Washington and Lee’s Literary Review Shenandoah started making its transition from a print to an entirely online publication almost three years ago. I know this because I helped the editor, Rod T. Smith, imagine what it would mean to move into the online world. I’ve blogged about this a few times before. Three years later I’m still working on Shenandoah, although its pretty much run itself for the last two years. I remain involved because it’s one of those compelling testaments to the awesome contemporary culture you can access freely on the web. The latest issue is just the most recent example of what’s been freely published online since Fall 2011 (five issues in all, and the sixth comes out this Spring).
But what I wanted to mention here quickly is that this semester the site, issue, and blog had a different vibe than I’ve seen so far.

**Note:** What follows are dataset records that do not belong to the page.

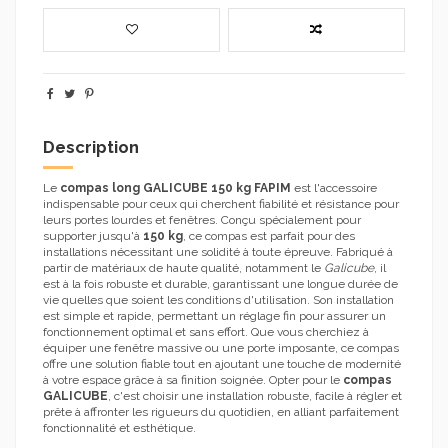
Description
Le
compas long GALICUBE 150 kg FAPIM
est l'accessoire
indispensable pour ceux qui cherchent fiabilité et résistance pour
leurs portes lourdes et fenêtres. Conçu spécialement pour
supporter jusqu'à
150 kg
, ce compas est parfait pour des
installations nécessitant une solidité à toute épreuve. Fabriqué à
partir de matériaux de haute qualité, notamment le
Galicube
, il
est à la fois robuste et durable, garantissant une longue durée de
vie quelles que soient les conditions d'utilisation. Son installation
est simple et rapide, permettant un réglage fin pour assurer un
fonctionnement optimal et sans effort. Que vous cherchiez à
équiper une fenêtre massive ou une porte imposante, ce compas
offre une solution fiable tout en ajoutant une touche de modernité
à votre espace grâce à sa finition soignée. Opter pour le
compas
GALICUBE
, c'est choisir une installation robuste, facile à régler et
prête à affronter les rigueurs du quotidien, en alliant parfaitement
fonctionnalité et esthétique.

The student interns who helped run the journal as part of a course started to really take over the site. They pushed the various weekly and daily features hard on social networks like Twitter and Facebook. The “Poem of the Week” became a staple on Facebook, and drove regular traffic to the site that led to more people discovering the most recent issue. They also did an amazing job taking turns to make sure Shenandoah‘s blog was regularly updated with their thoughts and insights about the state of literature.
They also did an excellent job populating the “Words of Wisdom” quote generator on the frontpage with some awesome quotes.
The site has started to take on a sense of vibrancy that seems directly related to the students’ engagement and excitement. The way they used Facebook, for example, was awesome. The did Halloween “unmasking” posts that featured each of the student interns process while preparing for the launch of the latest issue. They were compelling because they framed a person’s experience bringing this issue to life. What’s more, it highlights how a digital literary journal like Shenandoah can be effectively promoted through social media. These students literally doubled the traffic to Shenandoah over the coruse of the semester, and they seemed to have a lot of fun doing it while gaining invaluable experience for publishing in the new world. We can talk all day about the technology and platforms (which I understand the importance of given my own purview as a technologist), but nothing can replace the excitement and passion of a group of students to make something feel special and relevant. Their takeover of the site this semester gave the online features soul, and kudos to Rod for letting it flourish.
Turns out Shenandoah is not only a gem for the contemporary literary world, it’s also a gem for teaching and learning in our digital moment. I’m really enjoying this because what could have (and for many was) been seen as a loss might now be understood as a rebirth of open access literature, enagagement for the publication, and empowerment for the students running it. Very cool.